Cabe señalar que durante el testimonio del interrogador en el tribunal, el acusado afirmó (desde donde se sentó) que no podía ver las cosas en el interrogatorio sin sus gafas, igual que le costaba verlas durante la propia audiencia (p. 1470, párrafo 28). El investigador Fouad Fares aclaró que si el acusado hubiera alegado que no vio a la persona que aparecía en los vídeos, esto se habría registrado (p. 1476, párr. 20).
Durante este interrogatorio, se informó al acusado de que los movimientos del coche Chevrolet estaban respaldados por datos de Ituran, pero tampoco respondió a esto. Lo mismo ocurrió cuando le dijeron que los zapatos que había lanzado habían sido encontrados sobre ellos y que la sangre del difunto había sido hallada en ellos, e incluso cuando se decía que los abrigos se habían encontrado en la ruta y que se había encontrado un perfil genético del fallecido en uno de ellos. El acusado tampoco respondió al descubrimiento de las esterillas y las matrículas de identificación del vehículo (que fueron robadas antes del incidente). También se le informó de que una búsqueda en la casa familiar en el número 18 de Heroic Street reveló que el dormitorio era de doble dormitorio y indicó que seguía viviendo en la casa.
De hecho, como señaló el investigador Fouad Fares (13 de diciembre de 2022, p. 1543), respecto al asesinato y sus derivados, el acusado se llenó la boca de agua.

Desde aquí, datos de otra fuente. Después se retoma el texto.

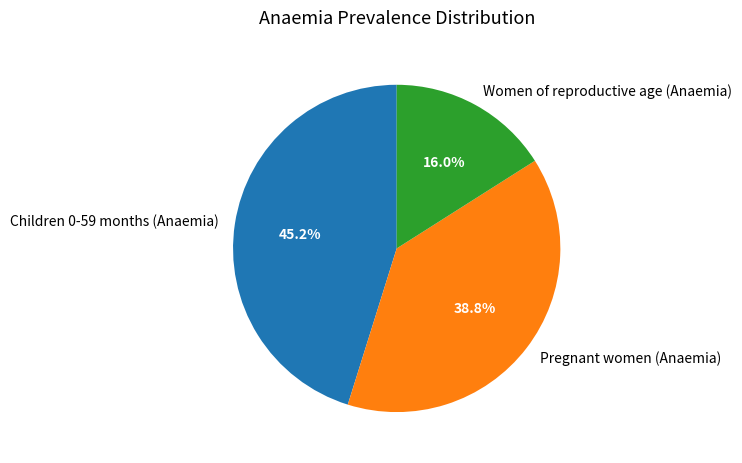

Is there any slice that represents more than half of the pie?

No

En solo algunos de los interrogatorios, el acusado se refirió a varios asuntos, incluyendo el registro de su domicilio, la disputa legal sobre el terreno y el terreno, la actitud negativa de la policía hacia él, etc., pero en cuanto al asesinato y las pruebas que indicaban su implicación, el acusado no hizo ninguna referencia en sus numerosos interrogatorios. También cabe señalar que ver los largos interrogatorios del acusado muestra que se aseguró de fijarse detenidamente en los vídeos que se le presentaban ante sus ojos, incluso en ocasiones con el cuerpo especialmente inclinado, y no comentó, ni una sola vez, que le costara ver o ver.